China vacation rental site Tujia acquires VC-backed peer Mayi
VC-backed Chinese vacation-rental website Tujia.com has agreed to take control of its industry peer Mayi.com, which has also received venture investment, for an undisclosed sum.
Upon completion of the transaction, Mayi will become a wholly-owned subsidiary of Tujia and its controlling shareholder, 58.com, will have partial ownership of the new entity. Mayi will remain independent in terms of brand, operations and core personnel.
Much like Homeaway and Airbnb, Tujia allows homeowners to post properties that are available as vacation or business rentals. However, it differs from its US counterparts in that there is a property management business bolted on to the platform. It helps maintain and rent out properties, setting the rental prices and splitting the revenue with the landlord.
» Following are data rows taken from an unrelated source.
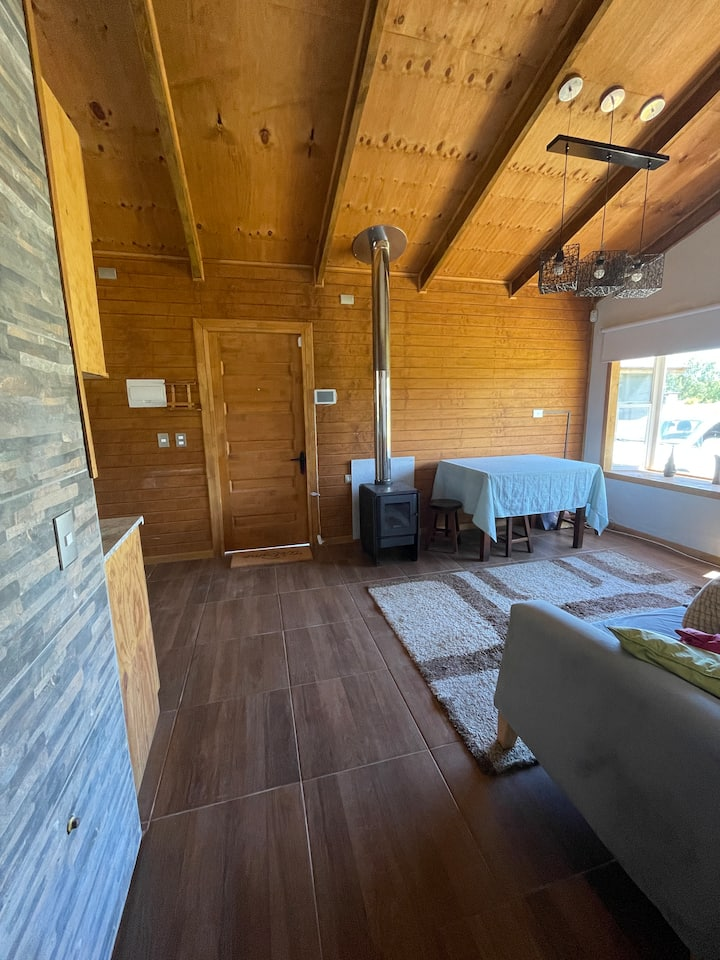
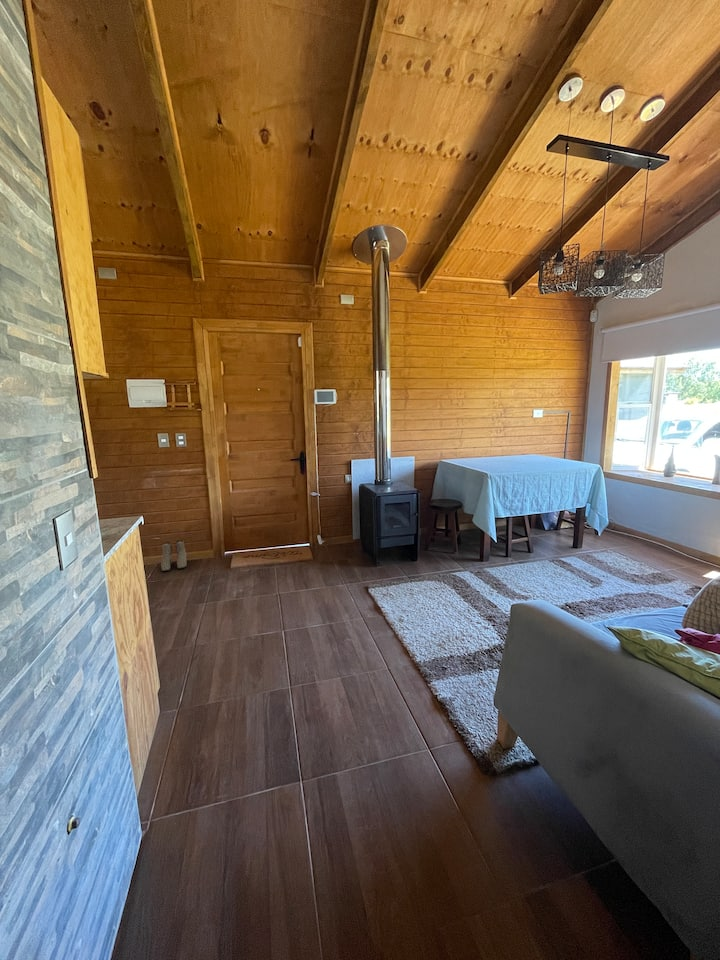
+ boots [160,539,188,572]
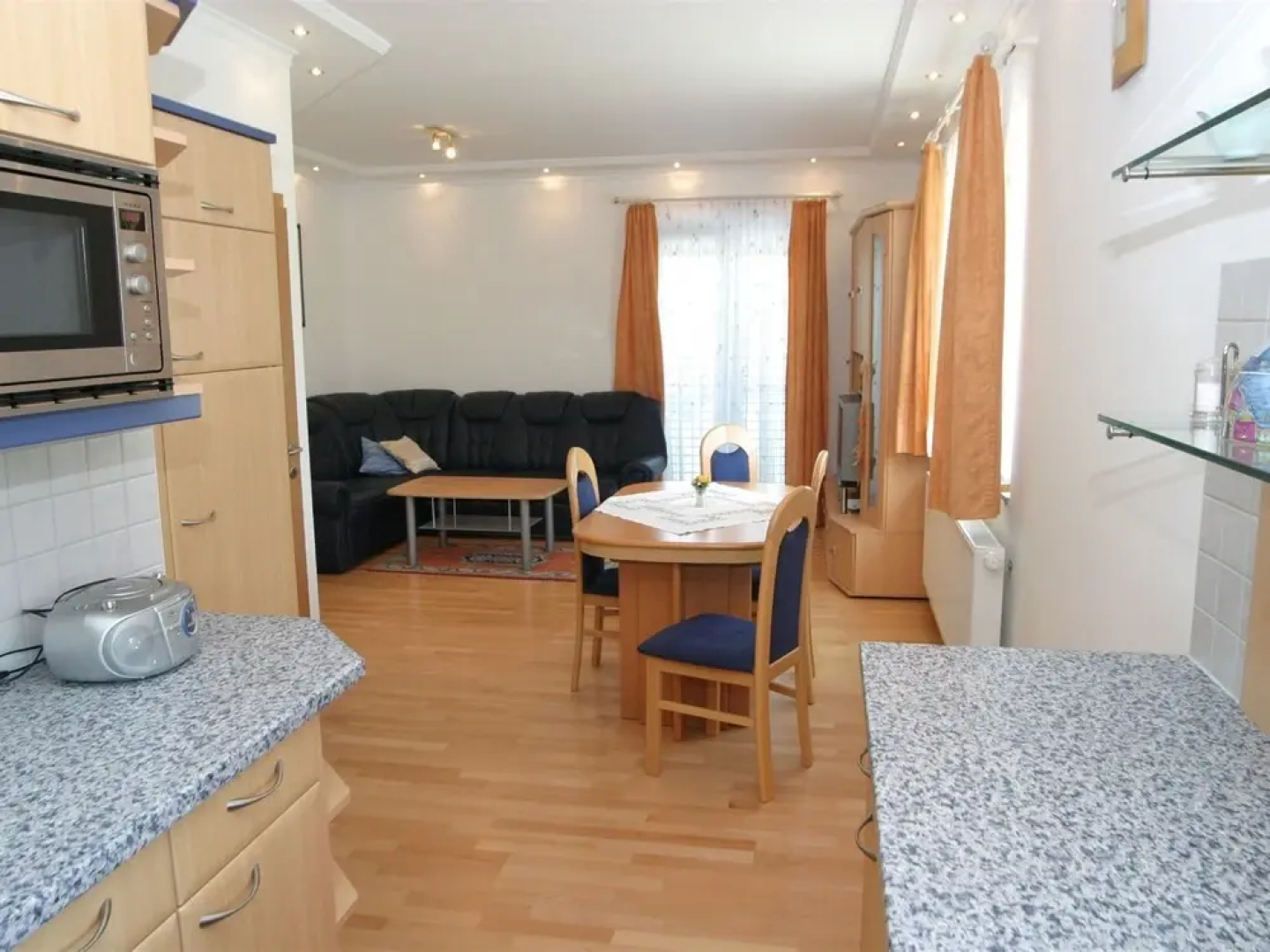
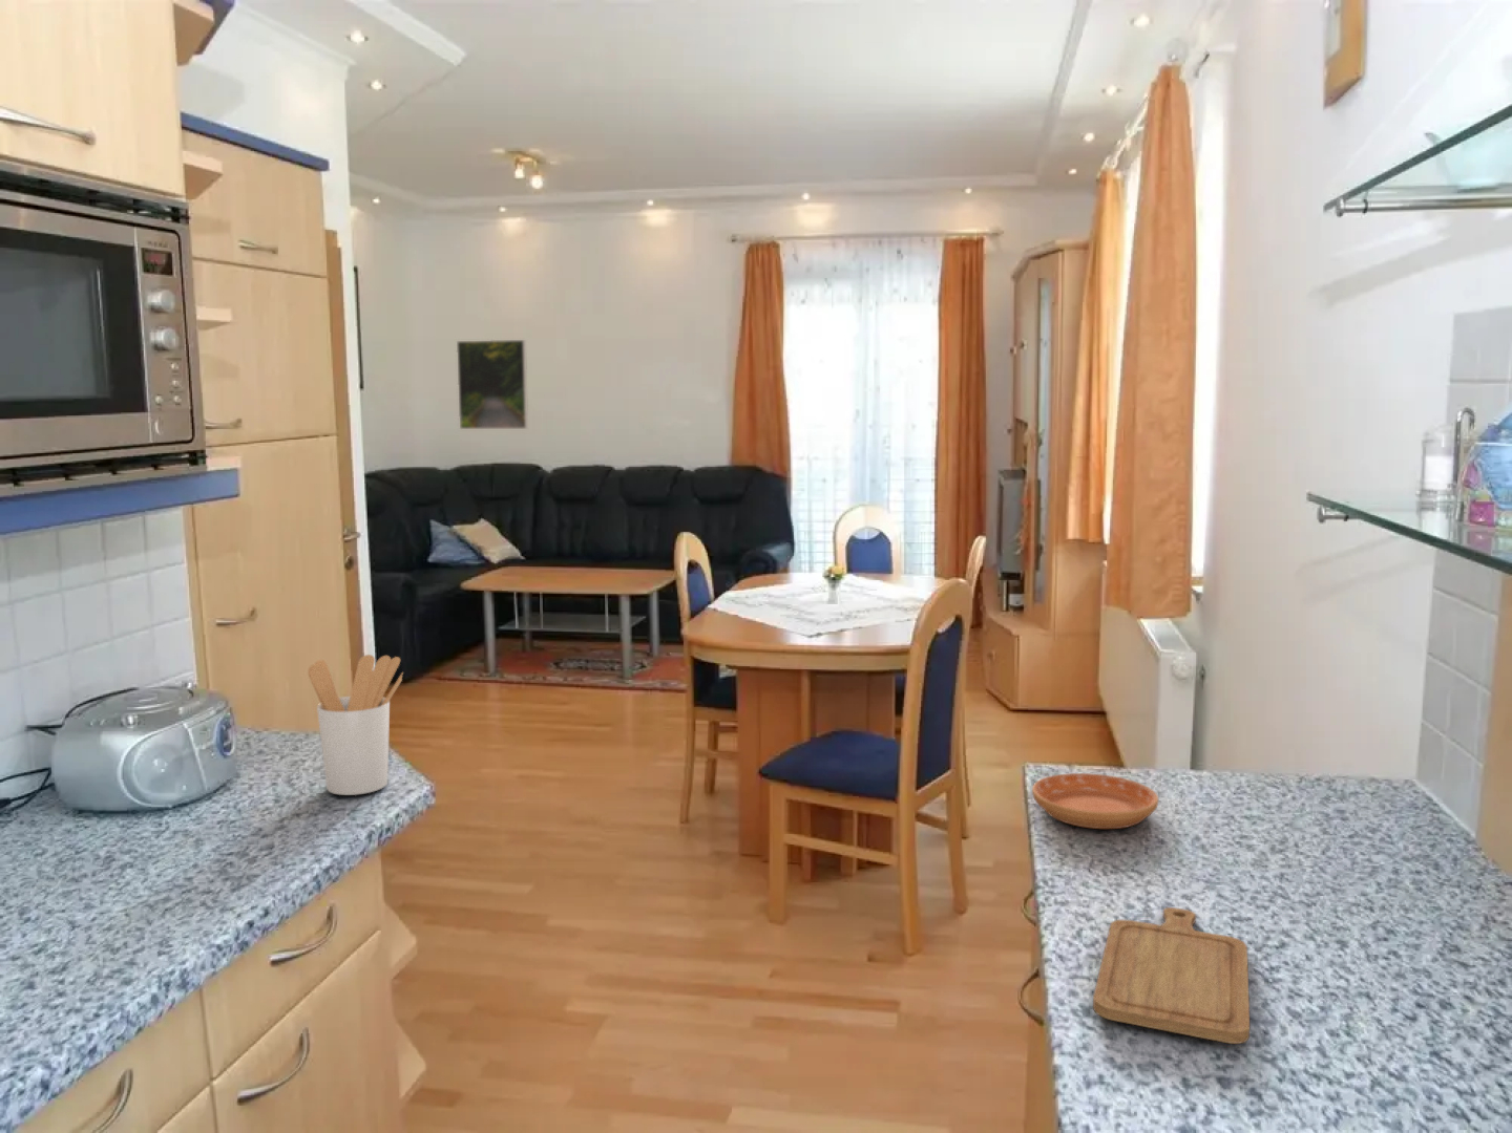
+ chopping board [1092,907,1250,1045]
+ saucer [1031,772,1160,830]
+ utensil holder [307,653,405,796]
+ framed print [456,339,529,430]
At present Tujia's website features more than 410,000 apartments covering 329 travel destinations in China and 1,085 overseas destinations.
The platform has raised several substantial funding rounds. Lightspeed China Partners first backed Tujia in late 2011, while Ctrip, HomeAway and CDH Investments participated in a Series A round in early 2012. A second round followed 12 months later, taking the total raised to $64 million.
Tujia received a $100 million Series C round from all existing investors in July 2014 and then a $300 million round led by All-Stars Investments last August, which saw the company's valuation surpass $1 billion.
Short-term room rental site Mayi.com (translated as "ants") attracted $10 million when it spun off from its parent company 58.com in 2013. Investors in the round included VantagePoint, BlueRun Ventures and Sequoia Capital. The platform claimed to have more than 300,000 rooms available in more than 300 Chinese cities.
In the light of slowing smart phone sales growth and a cooling venture capital market, more tech companies are expected to consolidate in order to increase users and revenues and reduce marketing expenditure.
Earlier this year, VC-backed online shopping and social networking platform Mogujie took control of rival Meilishuo.com in a stock-swap deal. This came after mergers between rival online-to-offline (O2O) services platforms Dianping and Meituan and competing ride-hailing app operators Didi Dache and Kuaidi Dache. All four companies had received substantial private equity and strategic funding.
China Renaissance acted as a financial advisor to Tujia.